I concerti sono le espressioni più alte della Vasco-mania. Appuntamenti che il rocker di Zocca ha reso mitici anche per la presenza scenica e interpretativa, tasselli tutt’altro che secondari. Salmo, un gigante nel live, è andato a vedere Vasco a San Siro come tanti altri discepoli-artisti a caccia di un selfie o di una foto. Ma al contrario di molti, ha scritto un post interessante e sincero: «Da ragazzino non sopportavo la musica italiana. Ero troppo giovane per capire che Vasco Rossi vive su un altro pianeta. Lo ammetto, non capivo un cazzo. Ho visto il suo live per la prima volta, ha cantato 2 ore e 30 interpretando ogni singola parola. Non ho mai visto nessuno tenere il palco in quel modo. Incredibile». Sì, perché Vasco dal vivo è davvero elettrizzante. In scaletta, a questo giro, ci sono medley da sette pezzi, oltre venti canzoni suonate, suonatissime da una band sempre rodata che vanta nomi come Stef Burns alla chitarra, tutti brani cantati con una forza gigante, da epica omerica. Scordatevi il Vasco degli eccessi che dà risposte sconclusionate a Mike Bongiorno a metà anni Ottanta, quello di oggi è sempre più allenato e fisicamente pronto a tutto. Non a caso fa sembrare la presa della Scala del Calcio, che per ogni artista è una scalata, una passeggiata. Il tutto è calato in scenografie imponenti tra fuochi, giochi di luce e ledwall giganteschi. Lo spettacolo, però, non sovrasta mai la musica perché, come sottolineato, sono le canzoni il vero cuore del cerimoniale. 

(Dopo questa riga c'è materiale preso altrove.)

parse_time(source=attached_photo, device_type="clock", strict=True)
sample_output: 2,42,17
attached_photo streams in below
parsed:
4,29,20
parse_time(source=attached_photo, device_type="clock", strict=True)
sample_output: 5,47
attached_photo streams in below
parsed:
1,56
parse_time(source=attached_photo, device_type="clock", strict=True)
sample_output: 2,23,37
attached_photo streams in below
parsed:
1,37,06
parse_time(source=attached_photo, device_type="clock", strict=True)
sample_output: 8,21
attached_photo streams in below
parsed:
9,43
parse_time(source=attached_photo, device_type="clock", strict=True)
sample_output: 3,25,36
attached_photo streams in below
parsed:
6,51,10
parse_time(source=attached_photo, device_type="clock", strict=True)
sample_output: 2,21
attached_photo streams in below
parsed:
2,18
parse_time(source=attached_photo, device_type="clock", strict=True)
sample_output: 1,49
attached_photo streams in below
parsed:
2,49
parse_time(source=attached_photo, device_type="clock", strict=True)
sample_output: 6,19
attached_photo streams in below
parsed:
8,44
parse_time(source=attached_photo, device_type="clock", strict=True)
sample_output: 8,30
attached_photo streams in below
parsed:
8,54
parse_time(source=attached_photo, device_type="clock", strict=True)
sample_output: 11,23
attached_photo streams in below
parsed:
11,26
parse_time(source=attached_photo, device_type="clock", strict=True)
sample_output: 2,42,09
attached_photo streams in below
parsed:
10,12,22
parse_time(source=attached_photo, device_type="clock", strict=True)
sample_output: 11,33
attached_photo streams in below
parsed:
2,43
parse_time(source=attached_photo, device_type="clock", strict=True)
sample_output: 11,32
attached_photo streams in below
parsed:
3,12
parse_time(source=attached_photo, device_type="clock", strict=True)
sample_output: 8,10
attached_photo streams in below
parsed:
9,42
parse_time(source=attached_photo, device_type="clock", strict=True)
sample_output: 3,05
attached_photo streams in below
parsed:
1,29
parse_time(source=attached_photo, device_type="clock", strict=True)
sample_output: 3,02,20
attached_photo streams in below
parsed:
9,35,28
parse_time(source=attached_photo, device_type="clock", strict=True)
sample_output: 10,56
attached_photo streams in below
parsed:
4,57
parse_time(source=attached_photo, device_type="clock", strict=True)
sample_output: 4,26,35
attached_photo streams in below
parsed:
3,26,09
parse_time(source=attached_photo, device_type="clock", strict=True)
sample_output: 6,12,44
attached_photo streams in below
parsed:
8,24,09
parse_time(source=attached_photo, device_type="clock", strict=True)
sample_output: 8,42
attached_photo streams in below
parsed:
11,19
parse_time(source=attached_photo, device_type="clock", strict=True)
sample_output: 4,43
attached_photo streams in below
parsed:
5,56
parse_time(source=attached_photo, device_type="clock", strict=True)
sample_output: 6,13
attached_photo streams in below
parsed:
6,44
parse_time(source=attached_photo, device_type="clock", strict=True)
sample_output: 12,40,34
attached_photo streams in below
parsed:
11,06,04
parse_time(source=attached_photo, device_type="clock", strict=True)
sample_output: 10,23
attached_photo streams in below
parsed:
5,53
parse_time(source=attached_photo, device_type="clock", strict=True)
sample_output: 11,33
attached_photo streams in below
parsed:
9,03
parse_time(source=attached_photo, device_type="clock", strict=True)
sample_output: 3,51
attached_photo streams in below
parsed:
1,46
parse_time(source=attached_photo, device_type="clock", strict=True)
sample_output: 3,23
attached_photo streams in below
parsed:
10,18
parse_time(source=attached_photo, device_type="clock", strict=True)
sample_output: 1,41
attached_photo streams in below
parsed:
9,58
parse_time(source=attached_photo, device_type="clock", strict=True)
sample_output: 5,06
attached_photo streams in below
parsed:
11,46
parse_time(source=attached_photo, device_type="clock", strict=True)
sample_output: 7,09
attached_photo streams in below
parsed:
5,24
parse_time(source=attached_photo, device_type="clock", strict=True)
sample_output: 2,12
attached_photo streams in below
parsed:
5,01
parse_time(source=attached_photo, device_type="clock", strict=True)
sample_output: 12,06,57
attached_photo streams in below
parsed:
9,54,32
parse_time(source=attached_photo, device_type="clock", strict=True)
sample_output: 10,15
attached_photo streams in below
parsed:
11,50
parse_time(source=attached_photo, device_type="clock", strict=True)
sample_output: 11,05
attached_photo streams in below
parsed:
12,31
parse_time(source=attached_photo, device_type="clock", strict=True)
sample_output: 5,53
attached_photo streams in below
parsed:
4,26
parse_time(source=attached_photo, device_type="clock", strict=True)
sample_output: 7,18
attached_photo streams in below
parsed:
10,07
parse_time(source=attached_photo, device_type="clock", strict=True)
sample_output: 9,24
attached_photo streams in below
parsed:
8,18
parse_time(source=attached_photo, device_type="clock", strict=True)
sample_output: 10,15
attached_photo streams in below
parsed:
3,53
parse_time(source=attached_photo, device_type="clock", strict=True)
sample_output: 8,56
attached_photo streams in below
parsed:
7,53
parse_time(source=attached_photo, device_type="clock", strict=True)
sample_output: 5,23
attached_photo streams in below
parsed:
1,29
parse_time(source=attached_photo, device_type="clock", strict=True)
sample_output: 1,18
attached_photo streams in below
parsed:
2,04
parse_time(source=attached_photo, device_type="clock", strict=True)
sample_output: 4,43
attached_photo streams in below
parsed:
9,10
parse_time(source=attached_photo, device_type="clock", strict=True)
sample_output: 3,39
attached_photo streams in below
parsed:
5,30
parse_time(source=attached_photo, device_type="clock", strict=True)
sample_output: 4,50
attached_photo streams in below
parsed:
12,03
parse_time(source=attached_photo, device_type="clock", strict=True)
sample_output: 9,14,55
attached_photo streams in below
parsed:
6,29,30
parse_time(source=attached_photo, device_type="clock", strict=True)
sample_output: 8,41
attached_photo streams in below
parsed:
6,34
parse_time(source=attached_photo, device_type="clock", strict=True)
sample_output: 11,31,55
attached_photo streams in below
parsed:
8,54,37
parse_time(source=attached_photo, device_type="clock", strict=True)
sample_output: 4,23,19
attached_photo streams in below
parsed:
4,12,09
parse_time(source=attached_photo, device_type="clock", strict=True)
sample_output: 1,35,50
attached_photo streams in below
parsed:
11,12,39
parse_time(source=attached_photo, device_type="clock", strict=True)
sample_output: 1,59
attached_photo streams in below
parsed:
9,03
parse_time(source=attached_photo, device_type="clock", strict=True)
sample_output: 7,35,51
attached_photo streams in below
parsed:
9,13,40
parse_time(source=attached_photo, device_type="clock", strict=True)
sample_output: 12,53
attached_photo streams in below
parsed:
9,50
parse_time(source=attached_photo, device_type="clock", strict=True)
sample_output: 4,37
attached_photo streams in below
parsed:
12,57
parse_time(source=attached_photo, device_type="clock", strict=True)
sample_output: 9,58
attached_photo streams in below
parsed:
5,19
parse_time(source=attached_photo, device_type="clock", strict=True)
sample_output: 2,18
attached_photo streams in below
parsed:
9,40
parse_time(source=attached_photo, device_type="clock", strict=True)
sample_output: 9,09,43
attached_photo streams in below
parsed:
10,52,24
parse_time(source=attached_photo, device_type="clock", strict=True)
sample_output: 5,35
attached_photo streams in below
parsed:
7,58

Vasco, per la posizione che ha raggiunto, può quasi tutto. Può esporsi, può fustigare i politici senza perdere un briciolo di consenso. E lo fa senza ricorrere a noiosi e polverosi sermoni, ma attraverso le sue canzoni come quando dedica “Basta poco”, con un “basta poco per essere intolleranti”, a Matteo Salvini. Può anche, a oltre settant’anni, fare ammiccanti movimenti pelvici simulando un atto sessuale, o portare le mani, formando un triangolo, verso la bocca. I farisei li chiamerebbero “atti trash”, per i fedeli sono folclore. È nel canto comune che si sente la potenza di quello che ha seminato: in quelle parole, ripetute all’unisono da decine di migliaia di persone, c’è qualche cosa che non si riesce a descrivere. È inafferrabile. Metafisico, ma anche popolare. Alla faccia del materialismo e dell’ego in Terra, un giorno, forse, quando Vasco non ci sarà più, vedremo comunque i pellegrini radunarsi negli stadi come San Siro per cantare ancora le sue canzoni sparate dagli altoparlanti, ricordandolo. A quel punto si sarà andati anche oltre la carne e gli stadi assurgeranno a nuovi templi.